Splitting a large dataset into smaller submodels

Large datasets can be slow to process. An option to speed up the reconstruction process is to split them into smaller datasets. We will call each of the small datasets a submodel. Smaller datasets run faster because they involve fewer images on each bundle adjustment iteration. Additionally, the reconstruction of the different submodels can be done in parallel.

Since the reconstructions of the submodels are done independently, they will not be necessarily aligned with each other. Only the GPS positions of the images and the ground control points will determine the alignment. When the neighboring reconstructions share cameras or points, it is possible to enforce the alignment of common cameras and points between the different reconstructions.

In the following, we describe the commands that help to split a large dataset and aligning the resulting submodels.

Creating submodels

The command create_submodels splits a dataset into submodels. The splitting is done based on the GPS position of the images. Therefore, it is required to run extract_metadata before so that the GPS positions are read from the image metadata.

Additionally, the feature extraction and matching can also be done before creating the submodels. This makes it possible for each submodel to reuse the features and matches of the common images.

The process to split a dataset into submodels is then:

bin/opensfm extract_metadata path/to/dataset
bin/opensfm detect_features path/to/dataset
bin/opensfm match_features path/to/dataset
bin/opensfm create_submodels path/to/dataset

Submodels dataset structure

The submodels are created inside the submodels folder. Each submodel folder is a valid OpenSfM dataset. The images, EXIF metadata, features, and matches are shared with the global dataset by using symbolic links.

├── images/
├── opensfm/
├── image_list.txt
├── image_list_with_gps.csv    # list of original images with GPS position
├── exif
├── features                   # eventually
├── matches                    # eventually
└── submodels/
    ├── clusters_with_neighbors.geojson  # geojson file with all images as features with corresponding submodel as a property
    ├── clusters_with_neighbors.npz
    ├── clusters.npz
    ├── image_list_with_gps.tsv
    ├── submodel_0000/
    │   ├── image_list.txt        # images of submodel_0000
    │   ├── config.yaml           # copy from global equivalent
    │   ├── images/               # link to global equivalent
    │   ├── exif/                 # link to global equivalent
    │   ├── features/             # link to global equivalent
    │   ├── matches/              # link to global equivalent
    │   ├── camera_models.json    # link to global equivalent
    │   └── reference_lla.json    # link to global equivalent
    ├── submodel_0001/
    └── ...

Config parameters

The creation of the submodels can be tuned by different parameters.

There are two parameters controlling the size and overlap of the submodels.

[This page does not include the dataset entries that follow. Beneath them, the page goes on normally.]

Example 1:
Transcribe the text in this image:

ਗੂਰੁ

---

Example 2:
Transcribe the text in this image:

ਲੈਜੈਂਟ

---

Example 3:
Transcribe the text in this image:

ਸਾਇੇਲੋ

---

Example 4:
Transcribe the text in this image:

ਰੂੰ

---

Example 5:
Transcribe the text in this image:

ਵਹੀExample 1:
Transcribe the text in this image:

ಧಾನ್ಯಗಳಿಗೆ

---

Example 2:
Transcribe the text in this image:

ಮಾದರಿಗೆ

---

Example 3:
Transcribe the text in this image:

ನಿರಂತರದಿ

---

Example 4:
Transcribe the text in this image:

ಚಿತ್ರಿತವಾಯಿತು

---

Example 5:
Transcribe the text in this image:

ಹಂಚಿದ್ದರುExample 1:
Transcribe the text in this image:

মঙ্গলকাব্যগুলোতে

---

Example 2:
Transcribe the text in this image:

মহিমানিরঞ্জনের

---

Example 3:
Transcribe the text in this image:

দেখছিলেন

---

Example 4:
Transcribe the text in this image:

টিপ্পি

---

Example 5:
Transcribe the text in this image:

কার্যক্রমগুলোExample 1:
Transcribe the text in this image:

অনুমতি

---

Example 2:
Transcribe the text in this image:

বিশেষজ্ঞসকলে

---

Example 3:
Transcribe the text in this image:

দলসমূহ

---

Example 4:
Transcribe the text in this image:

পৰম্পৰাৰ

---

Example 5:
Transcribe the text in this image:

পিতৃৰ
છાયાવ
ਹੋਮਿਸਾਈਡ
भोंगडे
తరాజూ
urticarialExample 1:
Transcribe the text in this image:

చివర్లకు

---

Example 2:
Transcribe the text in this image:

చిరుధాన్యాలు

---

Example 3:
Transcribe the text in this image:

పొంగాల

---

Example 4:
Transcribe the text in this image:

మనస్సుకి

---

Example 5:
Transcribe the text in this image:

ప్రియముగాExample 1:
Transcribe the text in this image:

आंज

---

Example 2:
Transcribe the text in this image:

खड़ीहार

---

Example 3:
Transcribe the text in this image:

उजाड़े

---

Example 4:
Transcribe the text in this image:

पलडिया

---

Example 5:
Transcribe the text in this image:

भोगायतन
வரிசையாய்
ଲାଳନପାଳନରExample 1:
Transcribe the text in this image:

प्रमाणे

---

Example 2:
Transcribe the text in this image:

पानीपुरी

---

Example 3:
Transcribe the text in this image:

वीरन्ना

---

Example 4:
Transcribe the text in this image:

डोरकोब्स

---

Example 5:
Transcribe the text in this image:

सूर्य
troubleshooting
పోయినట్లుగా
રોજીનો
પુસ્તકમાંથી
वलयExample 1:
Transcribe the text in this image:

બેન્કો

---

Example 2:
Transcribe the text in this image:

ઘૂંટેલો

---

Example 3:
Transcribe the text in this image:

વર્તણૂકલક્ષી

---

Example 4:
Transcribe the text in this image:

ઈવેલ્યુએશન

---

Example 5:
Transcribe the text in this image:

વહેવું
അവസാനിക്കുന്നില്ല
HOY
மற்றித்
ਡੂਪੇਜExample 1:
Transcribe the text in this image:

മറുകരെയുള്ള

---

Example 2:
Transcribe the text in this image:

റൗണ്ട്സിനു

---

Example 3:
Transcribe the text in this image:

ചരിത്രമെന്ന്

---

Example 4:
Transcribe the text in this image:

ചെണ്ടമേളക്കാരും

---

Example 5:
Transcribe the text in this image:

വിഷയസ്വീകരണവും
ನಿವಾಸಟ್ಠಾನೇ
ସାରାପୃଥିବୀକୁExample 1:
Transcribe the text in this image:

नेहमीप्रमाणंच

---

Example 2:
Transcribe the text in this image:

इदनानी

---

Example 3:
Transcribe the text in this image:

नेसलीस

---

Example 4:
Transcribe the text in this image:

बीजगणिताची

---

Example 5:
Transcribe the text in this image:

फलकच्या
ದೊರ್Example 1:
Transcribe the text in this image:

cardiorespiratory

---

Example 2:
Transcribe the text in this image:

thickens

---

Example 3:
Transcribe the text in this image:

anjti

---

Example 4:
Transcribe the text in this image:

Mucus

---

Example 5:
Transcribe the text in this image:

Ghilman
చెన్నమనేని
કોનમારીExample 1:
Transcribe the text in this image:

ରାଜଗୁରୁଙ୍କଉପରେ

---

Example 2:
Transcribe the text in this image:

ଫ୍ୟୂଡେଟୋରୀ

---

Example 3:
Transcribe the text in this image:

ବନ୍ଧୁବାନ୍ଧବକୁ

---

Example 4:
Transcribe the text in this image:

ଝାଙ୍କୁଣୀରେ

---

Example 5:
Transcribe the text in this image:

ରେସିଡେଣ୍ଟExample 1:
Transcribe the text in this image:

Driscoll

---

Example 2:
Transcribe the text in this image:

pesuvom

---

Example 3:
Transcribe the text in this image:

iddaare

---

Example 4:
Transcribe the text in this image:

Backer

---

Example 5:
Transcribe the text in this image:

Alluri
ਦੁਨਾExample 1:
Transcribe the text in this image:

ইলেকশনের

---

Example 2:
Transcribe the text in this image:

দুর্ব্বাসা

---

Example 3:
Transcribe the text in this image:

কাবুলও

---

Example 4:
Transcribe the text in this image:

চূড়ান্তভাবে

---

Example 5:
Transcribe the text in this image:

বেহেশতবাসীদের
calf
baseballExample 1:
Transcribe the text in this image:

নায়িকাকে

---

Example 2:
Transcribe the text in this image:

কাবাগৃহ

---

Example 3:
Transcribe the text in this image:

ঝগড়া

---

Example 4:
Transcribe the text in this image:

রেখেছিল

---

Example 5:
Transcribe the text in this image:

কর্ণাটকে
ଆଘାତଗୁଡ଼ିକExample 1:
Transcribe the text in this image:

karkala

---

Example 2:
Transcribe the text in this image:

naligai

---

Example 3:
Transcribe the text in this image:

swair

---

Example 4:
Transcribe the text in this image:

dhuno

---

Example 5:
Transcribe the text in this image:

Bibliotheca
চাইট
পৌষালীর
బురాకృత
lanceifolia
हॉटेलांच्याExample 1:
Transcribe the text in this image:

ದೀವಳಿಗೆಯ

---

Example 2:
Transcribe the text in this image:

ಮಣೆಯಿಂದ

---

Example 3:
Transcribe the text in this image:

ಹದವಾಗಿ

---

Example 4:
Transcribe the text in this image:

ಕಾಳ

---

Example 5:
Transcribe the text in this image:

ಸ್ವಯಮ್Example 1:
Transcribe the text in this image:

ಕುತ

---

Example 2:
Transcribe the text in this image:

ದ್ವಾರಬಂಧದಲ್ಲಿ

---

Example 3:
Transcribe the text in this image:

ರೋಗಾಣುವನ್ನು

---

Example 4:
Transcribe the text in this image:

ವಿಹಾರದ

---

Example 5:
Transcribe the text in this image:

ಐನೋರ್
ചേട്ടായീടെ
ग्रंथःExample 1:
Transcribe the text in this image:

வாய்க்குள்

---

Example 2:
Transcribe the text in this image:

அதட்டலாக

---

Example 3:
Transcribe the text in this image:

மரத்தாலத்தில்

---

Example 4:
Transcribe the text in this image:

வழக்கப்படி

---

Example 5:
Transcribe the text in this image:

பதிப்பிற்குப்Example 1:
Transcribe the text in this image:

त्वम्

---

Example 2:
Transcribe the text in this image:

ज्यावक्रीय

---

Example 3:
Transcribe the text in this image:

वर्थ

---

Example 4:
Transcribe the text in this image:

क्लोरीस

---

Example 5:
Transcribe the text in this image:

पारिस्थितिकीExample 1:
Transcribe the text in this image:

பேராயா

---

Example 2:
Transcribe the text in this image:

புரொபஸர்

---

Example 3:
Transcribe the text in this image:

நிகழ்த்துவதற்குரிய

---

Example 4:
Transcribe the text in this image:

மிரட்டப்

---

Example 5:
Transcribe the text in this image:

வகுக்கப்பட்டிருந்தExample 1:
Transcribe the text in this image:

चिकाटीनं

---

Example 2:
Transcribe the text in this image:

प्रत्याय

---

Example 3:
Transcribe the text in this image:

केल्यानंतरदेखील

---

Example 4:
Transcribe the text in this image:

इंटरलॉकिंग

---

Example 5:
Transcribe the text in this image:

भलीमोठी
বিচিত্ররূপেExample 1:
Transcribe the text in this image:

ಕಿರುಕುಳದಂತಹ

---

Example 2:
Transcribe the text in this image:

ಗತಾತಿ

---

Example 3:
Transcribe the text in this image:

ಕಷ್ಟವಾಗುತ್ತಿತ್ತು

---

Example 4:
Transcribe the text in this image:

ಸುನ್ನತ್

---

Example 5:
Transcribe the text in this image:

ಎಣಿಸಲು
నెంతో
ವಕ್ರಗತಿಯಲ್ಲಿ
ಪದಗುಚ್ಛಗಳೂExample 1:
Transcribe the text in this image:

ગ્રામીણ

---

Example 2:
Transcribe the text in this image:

The parameters need to be adjusted to the size.

  • submodel_size Average number of images per submodel. The splitting of the dataset is done by clustering image locations into groups. K-means clustering is used and k is set to be the number of images divided by submodel_size.

  • submodel_overlap Radius of the overlapping region between submodels in meters. To be able to align the different submodels, there needs to be some common images between the neighboring submodels. Any image that is closer to a cluster than submodel_overlap it is added to that cluster.

The folder structure of the submodels can also be controlled using the following parameters. You shouldn’t need to do change them.

  • submodels_relpath Relative path to the submodels directory. Cluster information will be stored in this directory.

  • submodel_relpath_template Template to generate the relative path to a submodel directory.

  • submodel_images_relpath_template Template to generate the relative path to a submodel images directory.

Providing the image groups

The create_submodels command clusters images into groups to decide the partition into submodels. If you already know how you want to split the dataset, you can provide that information and it will be used instead of the clustering algorithm.

The grouping can be provided by adding a file named image_groups.txt in the main dataset folder. The file should have one line per image. Each line should have two words: first the name of the image and second the name of the group it belongs to. For example:

01.jpg A
02.jpg A
03.jpg B
04.jpg B
05.jpg C

will create 3 submodels.

Starting from this groups, create_submodels will add to each submodel the images in the overlap area based on the submodels_overlap parameter.

Running the reconstruction for each submodel

Since each submodel is a valid OpenSfM dataset, the reconstruction can be run using the standard commands. Assuming features and matches have already been computed, we will need to run:

bin/opensfm create_tracks path/to/dataset/submodels/submodel_XXXX
bin/opensfm reconstruct path/to/dataset/submodels/submodel_XXXX

for each submodel. This can be run in parallel since the submodels are independent.

Aligning submodels

Once every submodel has a reconstruction, they can be aligned by using the command:

bin/opensfm align_submodels path/to/dataset

This command will load all the reconstructions, look for cameras and points shared between the reconstructions, and move each reconstruction rigidly in order best align the corresponding cameras and points.